Para prolongar la conversación, marcharon a casa por el camino más largo.

Era un día de otoño; el cielo estaba azul, muy profundo.

En el poniente se estratificaban largas y estrechas nubes de color rojo.

Pasaron por delante de la iglesia de San Lorenzo. La torre, cuadrada, se erguía, con su angelote en la punta; el gran rosetón, iluminado por la luz rojiza del anochecer, parecía una cosa aérea, inmaterial, y sobre este rosetón se destacaba un santo blanco dentro de una hornacina.

Volvieron por la calle de Santa María de Gracia. Remedios, al pasar, leía los letreros de las tiendas y los nombres de las calles. Una de éstas se llamaba de Puchinelas, otra de Juan Palo, otra del Verdugo…

Una porción de preguntas se le ocurrieron a la niña, a las cuales no supo contestar Quintín.

Siguieron por la calle de Santa María.

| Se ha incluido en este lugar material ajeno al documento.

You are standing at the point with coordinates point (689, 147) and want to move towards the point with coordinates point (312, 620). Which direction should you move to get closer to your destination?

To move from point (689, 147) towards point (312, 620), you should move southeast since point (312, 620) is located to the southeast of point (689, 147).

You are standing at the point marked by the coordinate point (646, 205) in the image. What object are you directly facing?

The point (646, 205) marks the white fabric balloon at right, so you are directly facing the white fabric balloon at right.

Arriba, las dos líneas quebradas de los tejados limitaban el cielo de rosa; las cañerías avanzaban en el aire desde los aleros, como las gárgolas y canecillos de una iglesia gótica; las casas estaban bañadas por una luz llena de misterio…

En la pared blanca de un convento antiguo, con altas celosías verdes, palpitaba suavemente el resplandor escarlata del cielo, y a lo lejos, al final de la calle, el campanario vetusto de una iglesia, que recibía de lleno los últimos rayos del sol, brillaba como un ascua de oro.

Al volver a casa, ya el cielo perdía su color de púrpura; un velo amarillo pálido, de ópalo, invadía toda la bóveda celeste; hacia el poniente era verde; al otro lado, azul, de un azul intenso, con grandes fajas moradas.